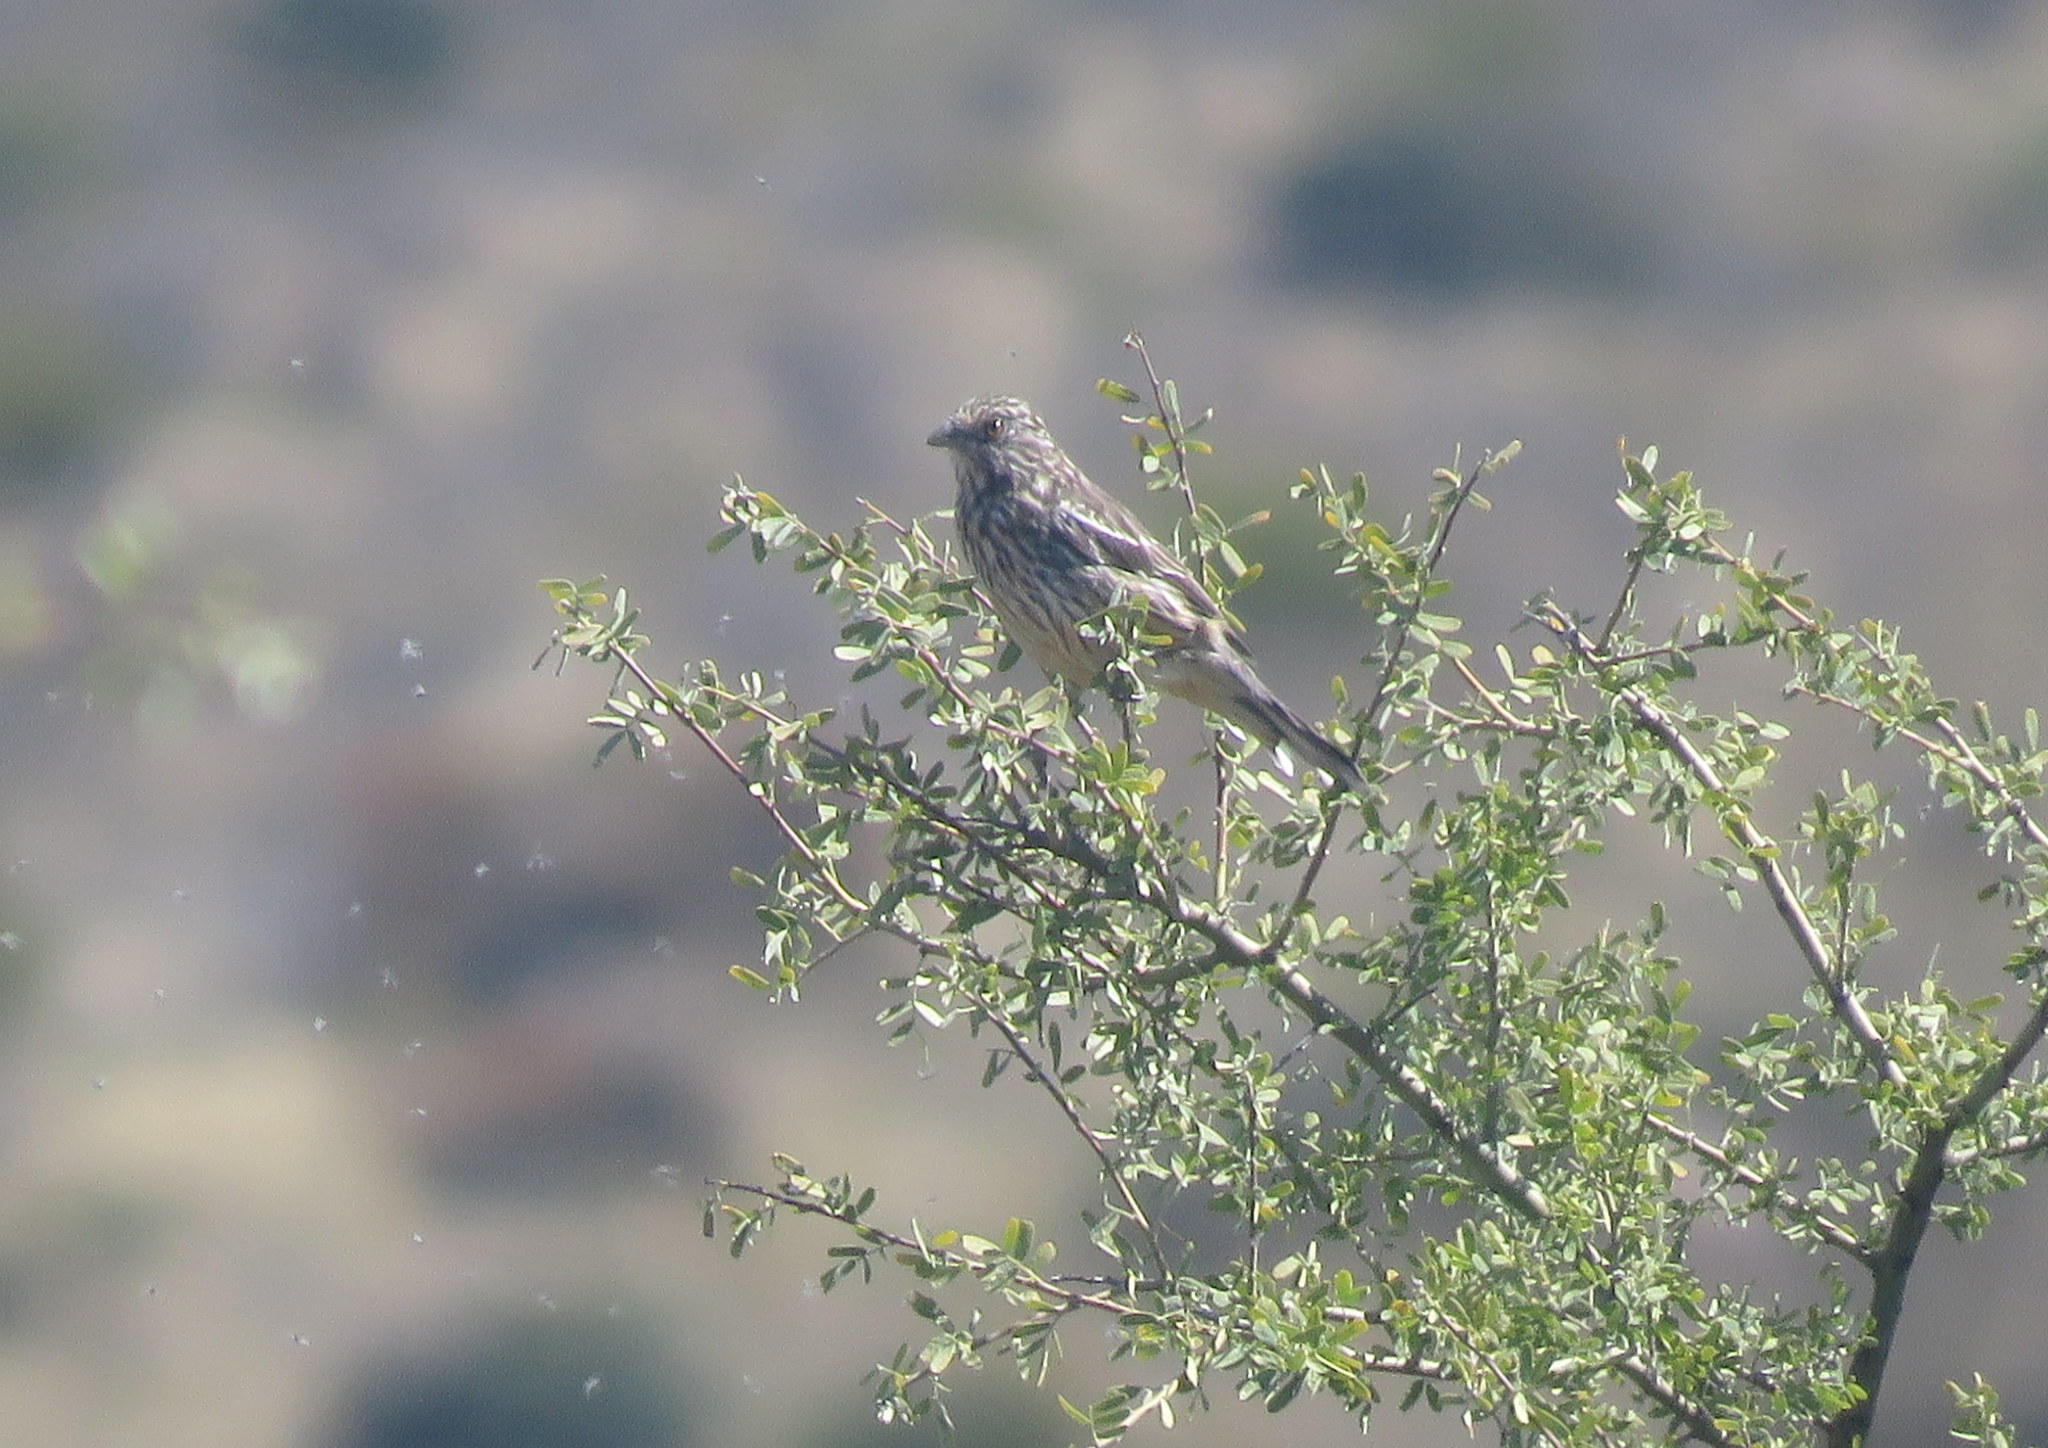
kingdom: Animalia
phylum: Chordata
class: Aves
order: Passeriformes
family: Cotingidae
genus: Phytotoma
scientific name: Phytotoma rutila
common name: White-tipped plantcutter
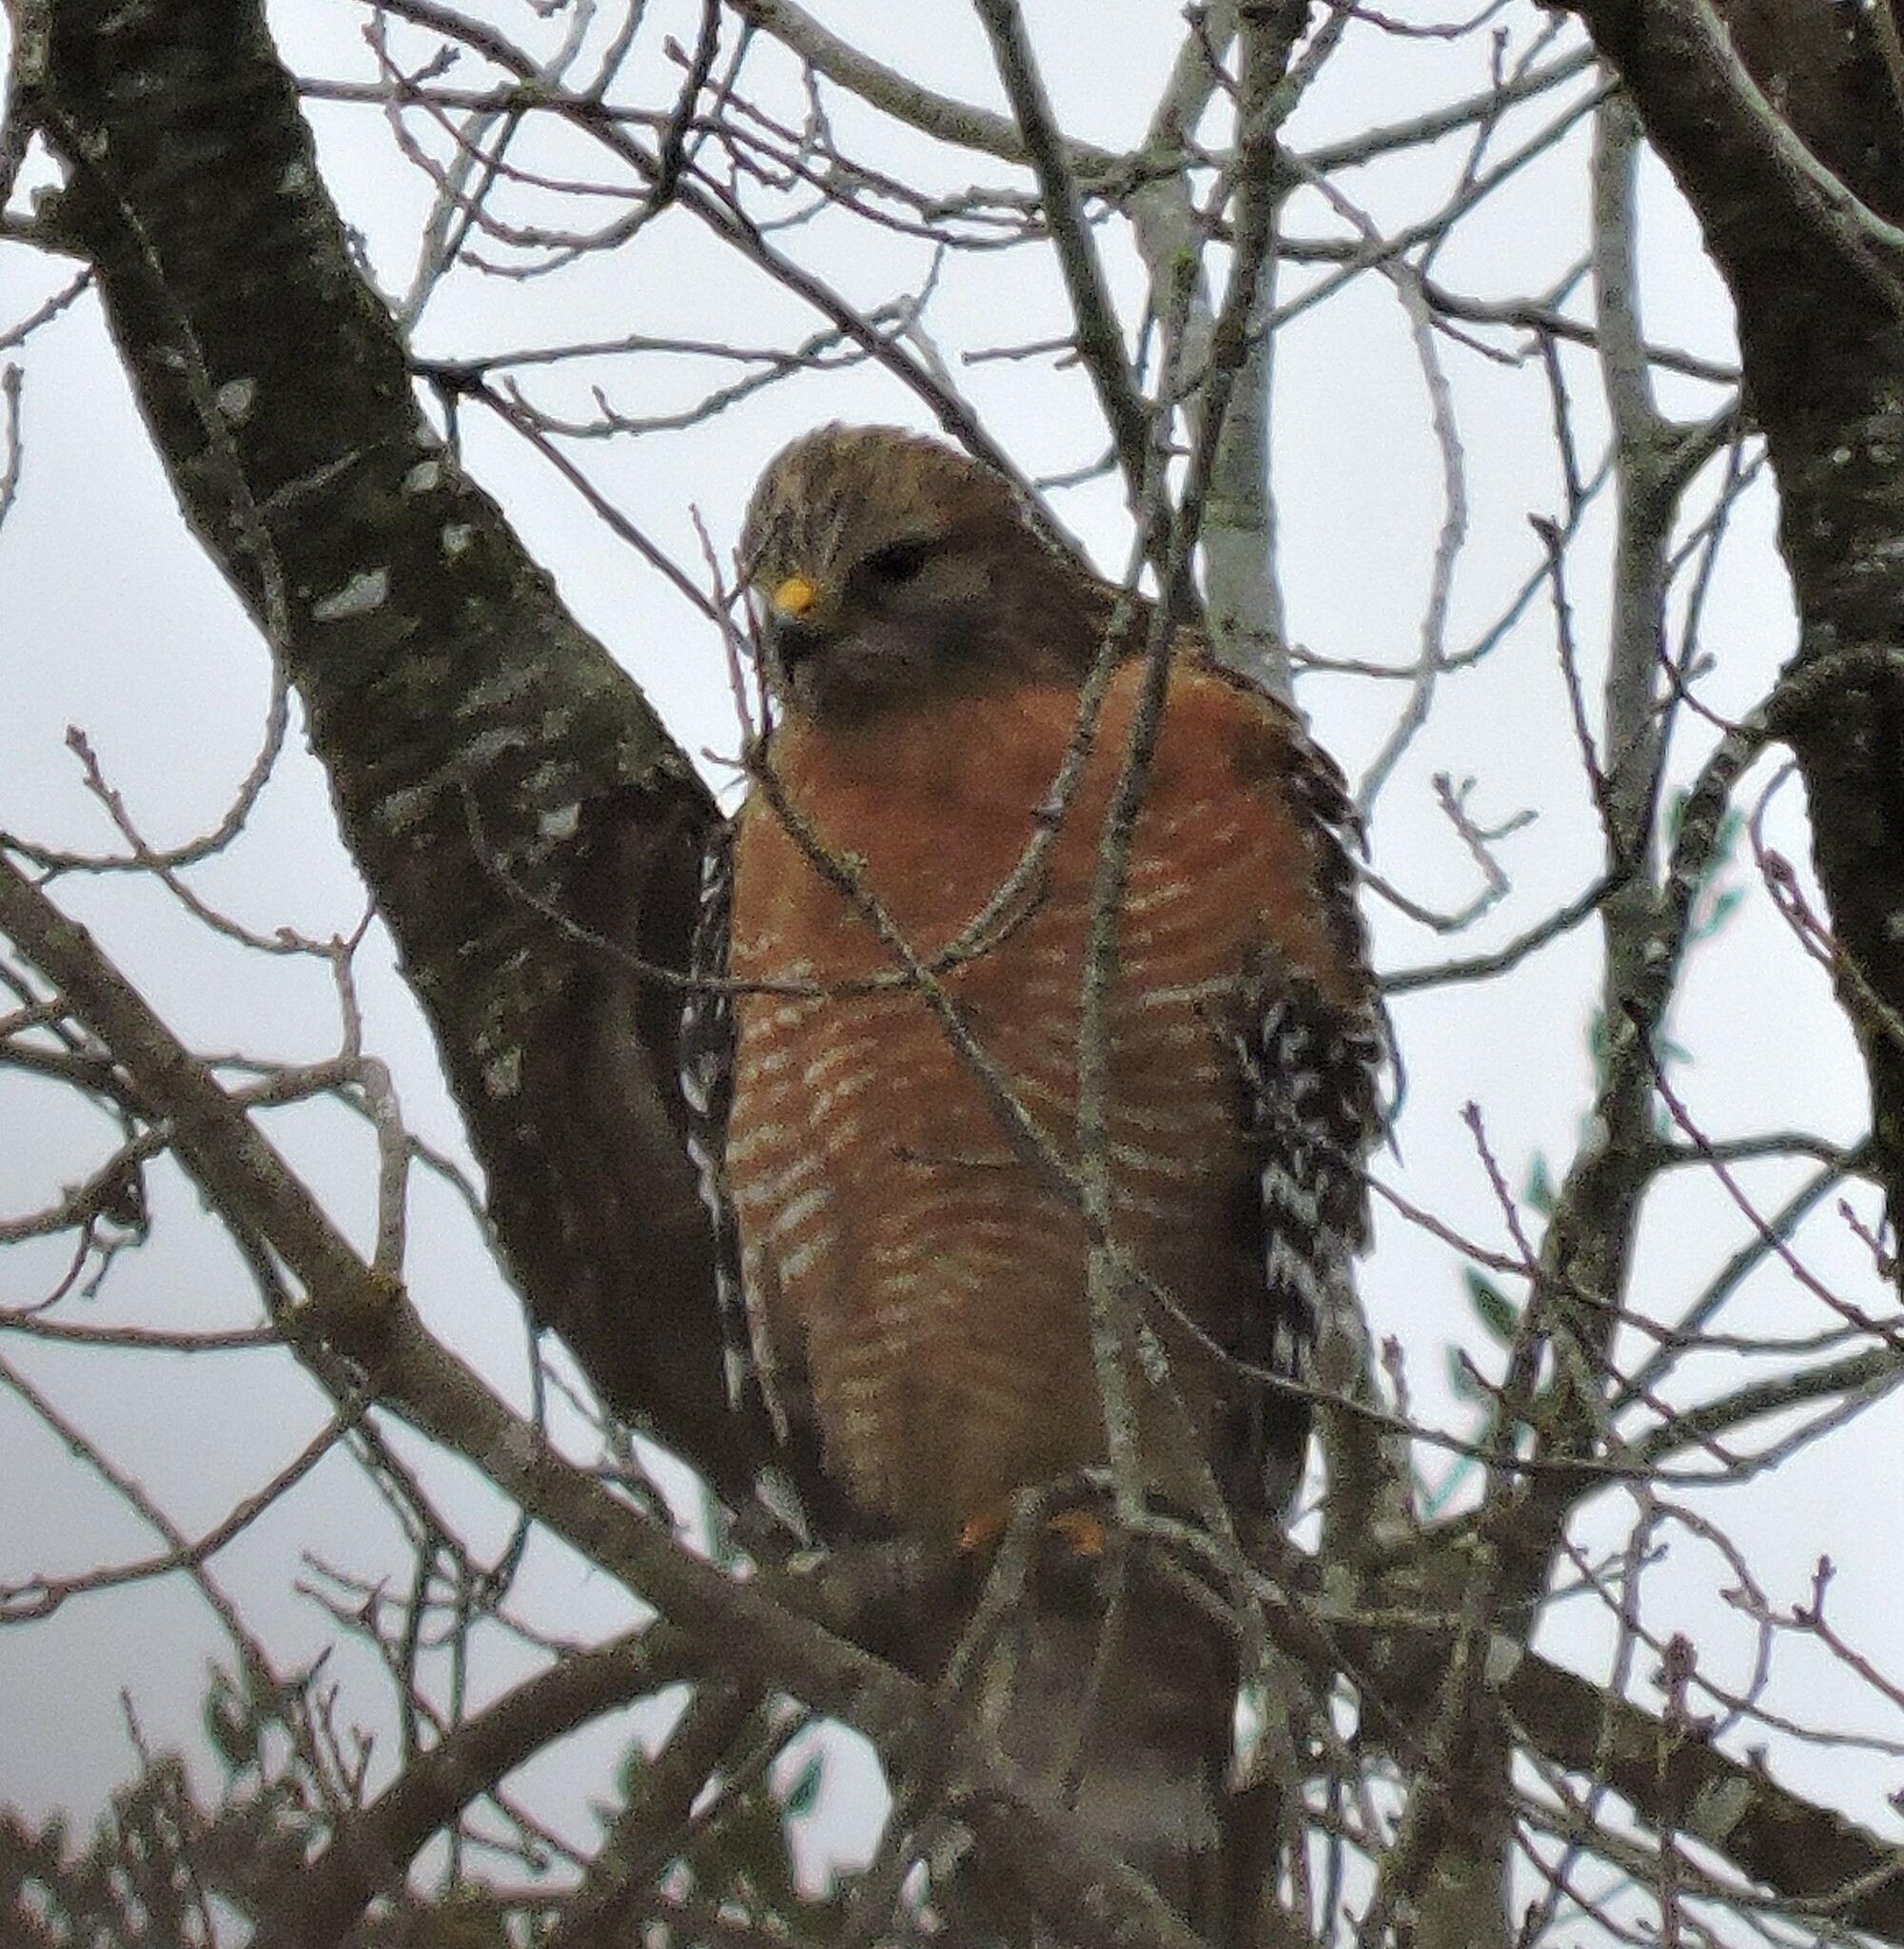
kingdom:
____________________
Work to complete | Rewrite all of the lines above with "common name" replaced by "vernacular name" and every other word unchanged. Omit the pictures from your answer.

Response |
kingdom: Animalia
phylum: Chordata
class: Aves
order: Passeriformes
family: Cotingidae
genus: Phytotoma
scientific name: Phytotoma rutila
vernacular name: White-tipped plantcutter
kingdom:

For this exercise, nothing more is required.